In this section we introduce the spin dependent fracture function, generalizing
what has been done in references \cite{grau,ven}, and we
establish our notation.

In the one photon exchange approximation for the interaction between a lepton
of momentum $l$ and helicity $\lambda$ and a nucleon $N$ of momentum $P$ and
helicity $\lambda '$, the differential cross section for the production of $n$
partons can be written as:
\begin{eqnarray}
\frac{d \sigma^{\lambda \lambda '}}{dx\,dy\,dPS^{(n)}}= \hspace*{130mm}  \\
\sum_{i=q,\bar q , g}\sum _{\lambda ''=\pm 1}\int \frac{d \xi}{\xi} \,
P_{i/N}(\xi,\frac{\lambda ''}{\lambda '}) \,
\frac{\alpha^2}{S_{H}x}\frac{1}{e^2
(2\pi)^{2d}}\left[
Y_M(-g^{\mu\nu})+Y_L \frac{4x^2}{Q^2}P_\mu P_\nu + \lambda  Y_{P}\,
\frac{x}{Q^2}\, i \epsilon^{\mu \nu q P } \right] H_{\mu\nu}(\lambda '')
\nonumber
\end{eqnarray}
where
\begin{equation}
x=\frac{Q^2}{2 P\cdot q} , \ \ \ y=\frac{P\cdot q}{P\cdot l} ,\ \ \ S_H=(P+l)^2
\end{equation}
 being $q$ the transfered momentum ($Q^2=-q^2$) and
 $dPS^{(n)}$  the phase space of $n$  final state partons in $d=4-2 \epsilon$
dimensions.
$P_{i/N}(\xi,\lambda ''/\lambda ')$ is the probability for finding a parton $i$
with
helicity $\lambda ''$ carrying a fraction $\xi$ of the nucleon momentum, and
the kinematical factors appearing in the leptonic tensor are
\begin{eqnarray}
 Y_M=\frac{1+(1-y)^2}{2y^2} \  \ \ \ \ Y_L=\frac{4(1-y)+(1-y)^2}{2y^2}  \ \ \ \
\  Y_P=\frac{2-y}{y}
\end{eqnarray}
The helicity dependent partonic tensor  is defined by
\begin{eqnarray}
H_{\mu\nu}(\lambda'')=M_{\mu}(\lambda '')\, M^{\dagger}_{\nu}(\lambda '')
\end{eqnarray}
where $M_{\mu}$ is the parton-photon matrix element, with the photon
polarization vector
factorized out.

In order to isolate the antisymmetric part of this tensor, which leads to the
polarized structure function, we take the difference between cross sections
with opposite target helicities
\begin{eqnarray}
\Delta \sigma \equiv \sigma^{\lambda +}-\sigma^{\lambda -}
\end{eqnarray}
at variance with the unpolarized case where an average over beam and target
helicities is taken.

Check your understanding =>
**a.** In the fracture-function passage, condense the paragraph that begins "In order to isolate the antisymmetric part" into a short bulleted list of its main facts.
**b.** Extend the fracture-function passage by one paragraph, picking up right after its final sentence.

Recorded data =>
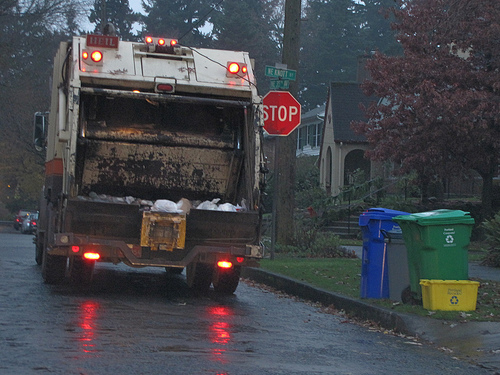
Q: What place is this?
A: It is a road.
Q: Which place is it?
A: It is a road.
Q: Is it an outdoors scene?
A: Yes, it is outdoors.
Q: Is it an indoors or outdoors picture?
A: It is outdoors.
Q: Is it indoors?
A: No, it is outdoors.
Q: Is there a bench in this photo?
A: No, there are no benches.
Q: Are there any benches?
A: No, there are no benches.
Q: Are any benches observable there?
A: No, there are no benches.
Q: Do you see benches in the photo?
A: No, there are no benches.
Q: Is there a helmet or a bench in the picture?
A: No, there are no benches or helmets.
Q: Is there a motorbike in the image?
A: No, there are no motorcycles.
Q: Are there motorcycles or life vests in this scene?
A: No, there are no motorcycles or life vests.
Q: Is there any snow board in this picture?
A: No, there are no snowboards.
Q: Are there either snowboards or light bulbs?
A: No, there are no snowboards or light bulbs.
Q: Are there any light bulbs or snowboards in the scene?
A: No, there are no snowboards or light bulbs.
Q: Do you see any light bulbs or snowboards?
A: No, there are no snowboards or light bulbs.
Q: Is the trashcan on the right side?
A: Yes, the trashcan is on the right of the image.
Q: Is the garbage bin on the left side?
A: No, the garbage bin is on the right of the image.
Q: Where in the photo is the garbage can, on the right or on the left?
A: The garbage can is on the right of the image.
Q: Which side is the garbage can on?
A: The garbage can is on the right of the image.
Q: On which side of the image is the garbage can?
A: The garbage can is on the right of the image.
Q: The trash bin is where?
A: The trash bin is on the grass.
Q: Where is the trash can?
A: The trash bin is on the grass.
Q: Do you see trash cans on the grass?
A: Yes, there is a trash can on the grass.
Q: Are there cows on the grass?
A: No, there is a trash can on the grass.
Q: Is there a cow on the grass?
A: No, there is a trash can on the grass.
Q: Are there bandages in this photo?
A: No, there are no bandages.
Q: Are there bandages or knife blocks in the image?
A: No, there are no bandages or knife blocks.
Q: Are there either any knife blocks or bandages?
A: No, there are no bandages or knife blocks.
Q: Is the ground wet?
A: Yes, the ground is wet.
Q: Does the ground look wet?
A: Yes, the ground is wet.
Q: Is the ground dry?
A: No, the ground is wet.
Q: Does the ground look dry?
A: No, the ground is wet.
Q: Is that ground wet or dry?
A: The ground is wet.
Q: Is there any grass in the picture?
A: Yes, there is grass.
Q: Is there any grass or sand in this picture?
A: Yes, there is grass.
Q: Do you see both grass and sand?
A: No, there is grass but no sand.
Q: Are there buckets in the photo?
A: No, there are no buckets.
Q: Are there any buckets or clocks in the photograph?
A: No, there are no buckets or clocks.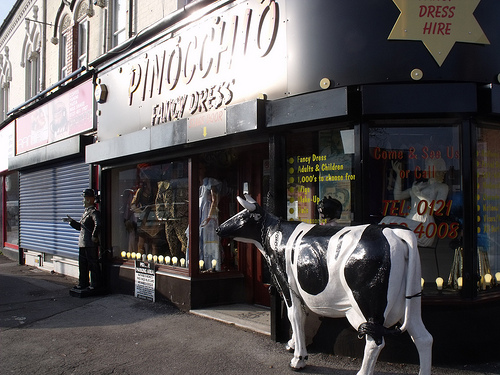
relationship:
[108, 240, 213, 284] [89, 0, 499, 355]
bulbs lining store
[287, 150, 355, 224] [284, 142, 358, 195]
lettering on door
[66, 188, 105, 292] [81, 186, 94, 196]
man in hat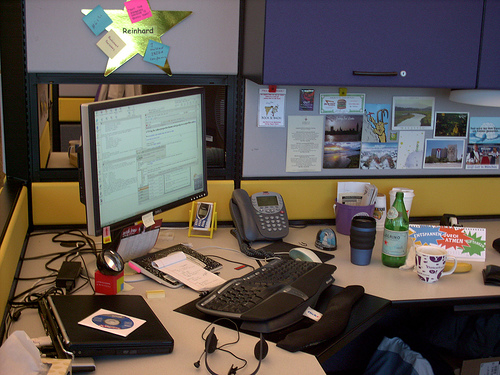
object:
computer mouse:
[94, 244, 125, 276]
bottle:
[381, 190, 409, 269]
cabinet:
[239, 0, 481, 89]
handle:
[352, 69, 400, 77]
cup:
[415, 246, 457, 284]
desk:
[1, 219, 499, 375]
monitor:
[76, 86, 208, 238]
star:
[80, 0, 193, 79]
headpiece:
[194, 316, 269, 374]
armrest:
[276, 284, 364, 354]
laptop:
[37, 290, 174, 356]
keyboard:
[194, 257, 338, 321]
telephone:
[228, 187, 291, 243]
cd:
[79, 309, 146, 338]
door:
[22, 0, 241, 75]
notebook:
[150, 251, 228, 293]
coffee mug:
[347, 214, 376, 265]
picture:
[323, 113, 364, 170]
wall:
[243, 78, 500, 179]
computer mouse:
[287, 246, 323, 265]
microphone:
[193, 359, 201, 370]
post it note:
[142, 210, 156, 229]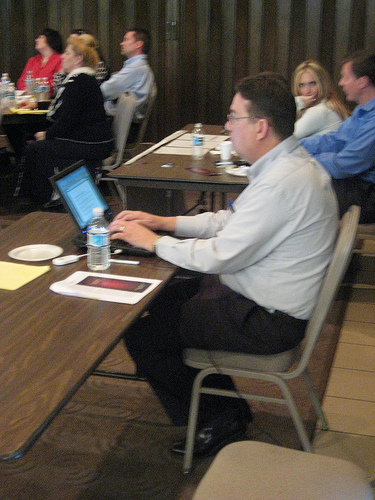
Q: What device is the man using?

Task responses =>
**a.**
- The goal is to isolate the antisymmetric part of the helicity dependent partonic tensor, which leads to the polarized structure function.
- To do so, the difference between cross sections with opposite target helicities is taken: Δσ ≡ σ^(λ+) − σ^(λ−).
- This differs from the unpolarized case, where an average over beam and target helicities is taken.

**b.**
With these definitions
\begin{eqnarray}
\frac{d \Delta \sigma}{dx\,dy\,dPS^{(n)}}= \sum_{i=q,\bar q , g}\int \frac{d
\xi}{\xi}\, \Delta P_{i/N}(\xi)\,  \frac{\alpha^2}{S_{H}x}\, \frac{1}{e^2
(2\pi)^{2d}}\, \lambda  Y_{P}\, \frac{x}{Q^2} \,
i \epsilon^{\mu \nu q P}  \Delta H_{\mu\nu}
\end{eqnarray}
where
\begin{eqnarray}
\Delta H_{\mu\nu}\equiv M_{\mu}(+) M^{\dagger}_{\nu}(+)-
M_{\mu}(-) M^{\dagger}_{\nu}(-)
\end{eqnarray}
\begin{eqnarray}
\Delta P_{i/N}(\xi)\equiv P_{i/N}(\xi,+)- P_{i/N}(\xi,-)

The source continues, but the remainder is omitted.